Running the Hot Finger

One component of the McMurdo Dry Valleys Long Term Ecological Research project is to monitor the type and amount of sediment that filters down through the water column at Lake Hoare. For the last few years, the lake team has set two sediment traps under the ice by drilling holes, setting the traps on a long line and noting their positions, then letting the lake freeze the holes closed. Craig, Renee and I began the process of retrieving the traps this morning. First, we had to cut through the ice. Since Craig knew exactly where he set the traps last year, we could pinpoint the locations we needed to drill. We used a drill head with a four-inch bit to cut holes through fifteen feet of ice. We had to be careful not to cut the lines or the traps would be gone forever.


Craig has been using the ATV to haul the "hotsie" and generator over the ice to the hole. Both sit on metal trays to prevent the skis from melting into the ice and freezing in.

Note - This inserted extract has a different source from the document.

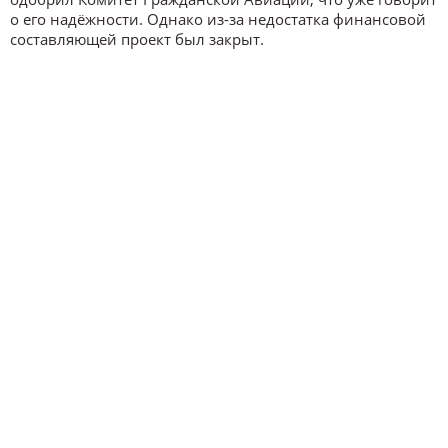
о его надёжности. Однако из-за недостатка финансовой
составляющей проект был закрыт.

The hotsie holds a large container of glycol, which flows through a "hot finger" similar to one I described in an earlier entry.


The hot finger is stored in the white plastic cylinder. The black hose is attached to it and is long enough to drop the hot finger to the bottom of the hole. Renee is about to put fuel from the green canisters into the generator, and then the hotsie will force glycol to run through the hose.


This type of hot finger is quite substantial-more so than the paper clip style. Metal tubing is coiled around the outside, providing a large surface area for the hot glycol to pass through.


As we lower the hot finger into the hole, we hang on to a rope line and the hose. The bamboo pole in the background will be laid across the ice in a cross to keep the whole thing from pulling on the hotsie.


The hot finger is almost to the bottom of the hole. Once the bamboo cross is set, it will take at least ten hours to melt out the holes enough to pull the sediment traps out.